= Curtis Hutson (pastor) =

American pastor (1934–1995)

Curtis Hutson (July 10, 1934 - March 5, 1995) was an Independent Fundamental Baptist pastor and editor of The Sword of the Lord (1980-1995).

== Life ==
Curtis Hutson was born in Decatur, Georgia, to a barber and hair dresser, the second of five children. He attended Avondale High School where he met his future wife, Barbara (Gerri) Crawford. They began dating after graduation while Hutson was working at Scottdale Textile Mill. They married in 1952 and had four children: Sherry, Donna, Kay, and Dr. Tony Hutson.

While working as a mail carrier, Hutson preached at church services and revivals in the Atlanta area. In 1956 he conducted a revival at the tiny Forrest Hills Baptist Church of Scottdale. By the end of the week, Hutson had filled the fifty seats in the church, the pastor had resigned, and Hutson was called to replace him. Although he had no formal training, Hutson served as pastor while continuing to work for the post office.

In 1961, Hutson heard Jack Hyles, Tom Malone and John R. Rice preach at nearby Antioch Baptist Church. During that Sword of the Lord conference, Hyles gave a two-hour soul-winning lecture. Hutson was convicted that he too should aggressively win the lost to Christ. The following Saturday he led three people to the Lord. "Every week thereafter for a number of years he led someone to Christ." He began to preach about soul winning, and his congregation began to follow his example. In 1967 Hutson quit the post office to become a full-time pastor—at first for a salary of $75 a month. Between 1969 and 1972, the church grew from 350 to 2,300 members. In 1976, when Hutson resigned after 20 years of pastoring, church membership was 7,900.

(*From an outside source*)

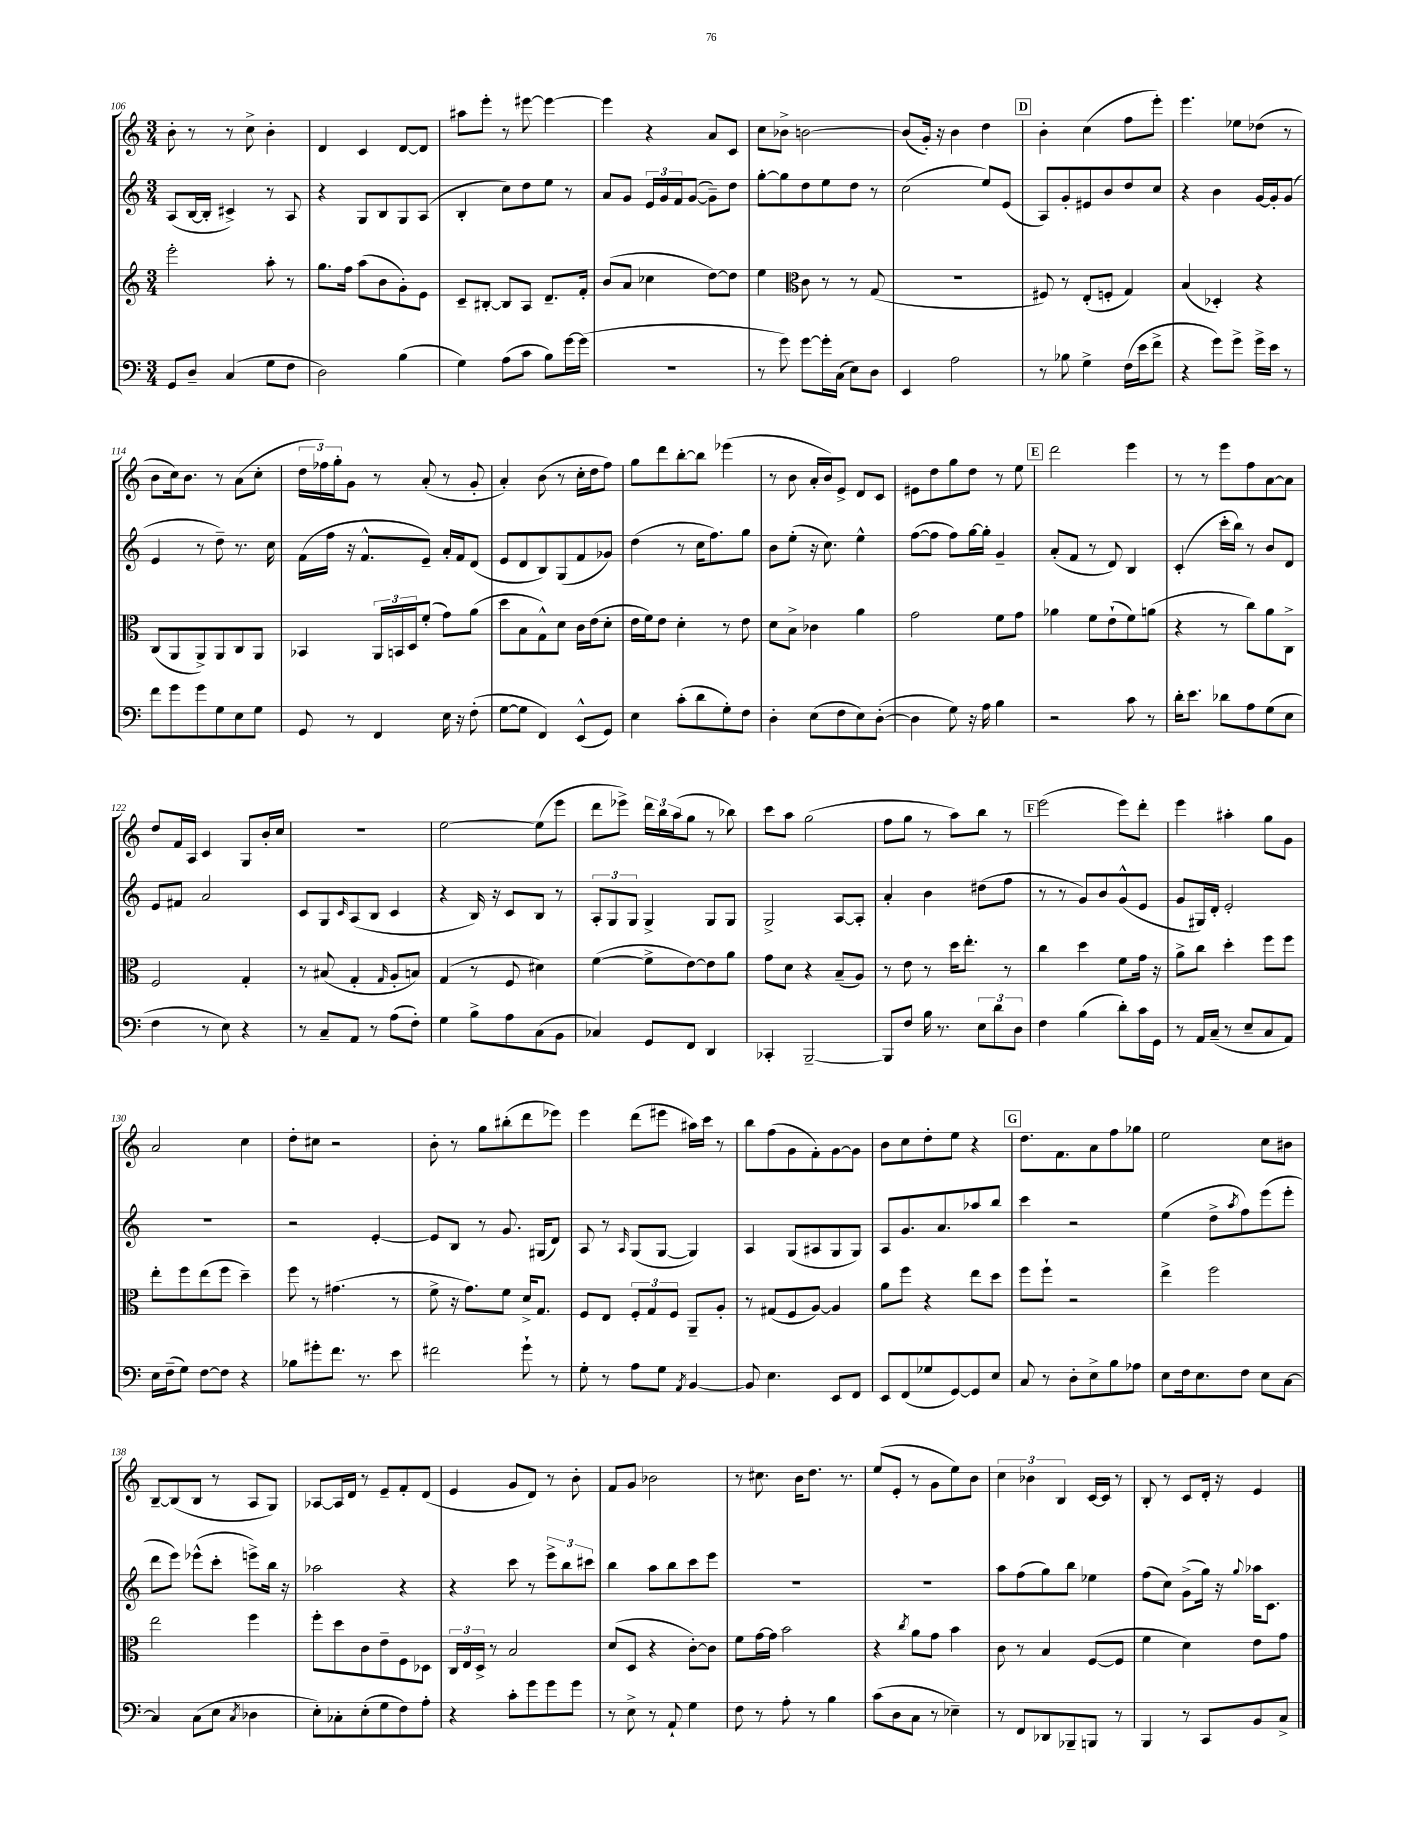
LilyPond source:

Entering full-time evangelism, Hutson held area-wide evangelistic meetings from 1977 to 1980. From 1974 to 1980, he also served as president of the now defunct Baptist University of America near Atlanta. Hutson was gifted in using humor to engage an audience, and he memorized one-liners and funny stories topically so that he would have a collection of ready jokes on any subject.

In 1978, John R. Rice invited Hutson to become the associate editor of the fundamentalist newspaper The Sword of the Lord based in Murfreesboro, Tennessee. Two years later, Rice died and Hutson became editor. He served in this position for the remainder of his life while continuing to preach in churches across America.

In 1992 Hutson was diagnosed with prostate cancer, from which he died in March 1995. Shelton Smith became his successor at The Sword of the Lord.

== Beliefs ==
Curtis Hutson rejected Lordship salvation, and just like Jack Hyles, he taught that repentance is a mere change of mind concerning Christ, not an abandonment of sin, viewing faith and repentance as synonyms. This view is associated with other Free Grace theologians like Lewis Sperry Chafer and Charles C. Ryrie.

Curtis Hutson was highly critical of Calvinism, arguing that all five points of Calvinism are unbiblical. He even rejected the perseverance of the saints, arguing that even though Christians are eternally secure, this does not mean that all Christians will persevere.

==Works==
- Bread for Believers (ISBN 0-87398-082-4)
- Building and Battling (ISBN 0-87398-068-9)
- Death So Soon, Heaven So Real (ISBN 0-87398-189-8)
- Ingredients of a Great Church (ISBN 0-87398-404-8)
- Punch Lines (ISBN 0-87398-665-2)
- Salvation Crystal Clear (ISBN 0-87398-795-0)
- Some Things I've Learned (ISBN 0-87398-765-9)
- Twelve Chosen Men Who Changed the World (ISBN 0-87398-027-1)
- Winning Souls and Getting Them Down the Aisle (ISBN 0-87398-928-7)
- Why I Disagree with All Five Points of Calvinism (ISBN 0-87398-931-7)

All of Hutson's books and pamphlets were published by Sword of the Lord Publishers.